Steve began work the thesis as part of a postgraduate peer group, especially a group of sociologists that included Katy Thom, Jamie Craig, Trina Taupo and Hazel Ashton. And he was for them a supportive peer, quick to talk about their work, read what they wrote and sometimes do detailed editorial work on their drafts. His preference for working at night and into the early hours of the morning meant that he wasn’t always around in the Grad room when others were there, but he was always there when his colleagues were presenting or when they needed his input. In his thesis he acknowledges ‘the inspirational vitality and humour’ of the other students in his honours year, a number of whom worked with him as thesis students. An earlier set of sociology students in the mid 1990s – Nicky Green, Peter Eden, Suzanne Phibbs and Maria Perez-y-Perez and Bronwen Lichtenstein – got to know Steve through his links with the Prostitutes’ Collective and were responsible for him making his way into sociology as a discipline and finding an intellectual home there.

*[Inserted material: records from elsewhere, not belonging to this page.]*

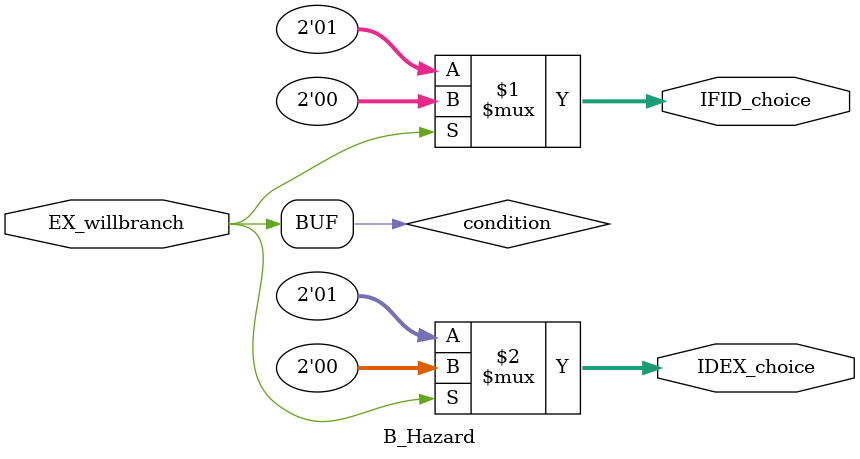
<source format=v>
`timescale 1ns / 1ps

module LU_Hazard(IFID_MemWr, IFID_Rs, IFID_Rt, IDEX_MemRead, IDEX_Rt, PC_choice, IFID_choice, IDEX_choice);
	input IFID_MemWr;
	input [4:0] IFID_Rs;
	input [4:0] IFID_Rt;
	input IDEX_MemRead;
	input [4:0] IDEX_Rt;
	output [1:0] PC_choice;
	output [1:0] IFID_choice;
	output [1:0] IDEX_choice;
	
	wire condition=IDEX_MemRead && (IDEX_Rt==IFID_Rs || (!IFID_MemWr && IDEX_Rt==IFID_Rt));
	assign PC_choice=condition?2'b10:// Keep PC;
					2'b01;
	assign IFID_choice=condition?2'b10:// Keep IF/ID;
						2'b01;
	assign IDEX_choice=condition?2'b00:// Flush ID/EX;
						2'b01;
endmodule

// 解决Jump控制冒险
module J_Hazard
#(parameter USE_DELAY_SLOT = 0)
(ID_willjump, IFID_choice);
	input [1:0] ID_willjump;
	output [1:0] IFID_choice;
	
	wire condition=(USE_DELAY_SLOT == 0 && ID_willjump != 2'b00);
	assign IFID_choice=condition?2'b00:// Flush IF/ID;
						2'b01;
endmodule

// 解决Branch控制冒险
module B_Hazard
(EX_willbranch,  IFID_choice, IDEX_choice);
	input EX_willbranch;
	output [1:0] IFID_choice;
	output [1:0] IDEX_choice;
	
	wire condition=EX_willbranch;
	assign IFID_choice=condition?2'b00:// Flush IF/ID;
						2'b01;
	assign IDEX_choice=condition?2'b00:// Flush ID/EX;
						2'b01;
endmodule
</source>
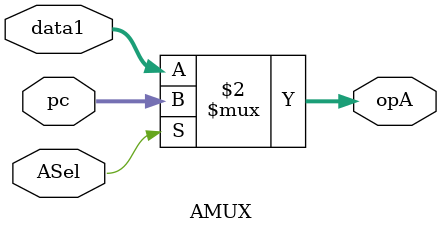
<source format=v>
`timescale 1ns / 1ps

module AMUX(
    input  wire [31:0] data1,
    input  wire [31:0] pc,
    input  wire        ASel,
    output reg  [31:0] opA
    );
    
    always @(*)
    begin
        opA = ASel ? pc : data1;
    end
    
endmodule

</source>
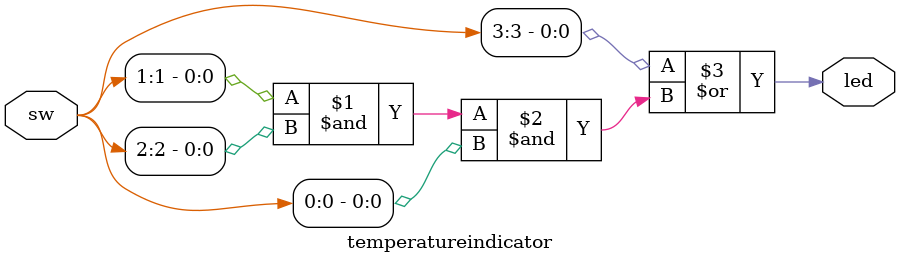
<source format=v>
`timescale 1ns / 1ps

//This task is modified because it is hard for the beginners at logic design and verilog coding.
//So we reduced the bits 8 to 4 and we also ignored floating points. The led illuminates if the number entered from switches is 7 or 8.
module temperatureindicator(

input [3:0] sw,
output led

    );
//sw[0}=A
//sw[1]=B
//sw[2]=C
//sw[3]=D   
assign led= (sw[3]) | (sw[1]&sw[2]&sw[0]);    
endmodule

</source>
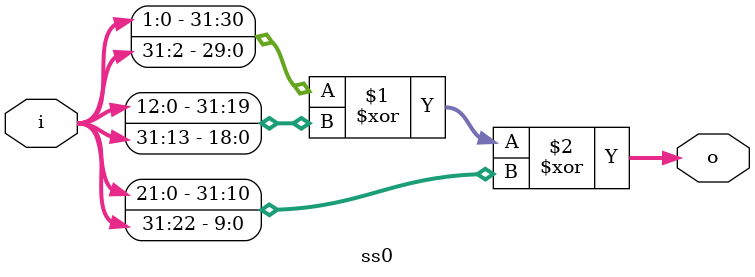
<source format=sv>


module ss0(
	 input wire [31:0] i,
	 output wire [31:0] o
	 );
   assign o = {i[1:0],i[31:2]}^{i[12:0],i[31:13]}^{i[21:0],i[31:22]};

endmodule // m

</source>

Less than a week after Steve’s death it is hard to believe that I won’t see him again, holding his head on one side as he listens to what is said, or that I won’t again receive one of his long reflective emails in response to a chance inquiry from me. I won’t hear his analysis of this election or the latest in the struggles of activists in the New Brighton community. But I do think it is important that his academic work receives a larger audience and Geoff Fougere and I are committed to ensuring that a couple of the planned papers from the thesis are sent to relevant journals. I’m also hopeful some of his wonderful archival material can be safely stored for use by future researchers. It seems so wrong that Steve should die when he was on the brink of a healthier, more energetic life and with much to communicate to a range of different audiences. On the other hand, I do know that in the last few years he has been doing exactly what pleases him most, researching, writing, protesting and living a highly networked life while analyzing the networked interactions of people and things like needles and syringes.
My condolences to Steve’s family and his closest friends – we mourn Steve as a colleague, you have known him deeper and longer and the loss is much heavier. I know how important your personal support; editing and referencing skills, political inspiration and financial support were to him finishing the PhD. I also know that there was much more to his life than this and you were part of it. He was a gentle, kind, smart, witty, thoughtful, political and supremely intellectual man and he will be sorely missed.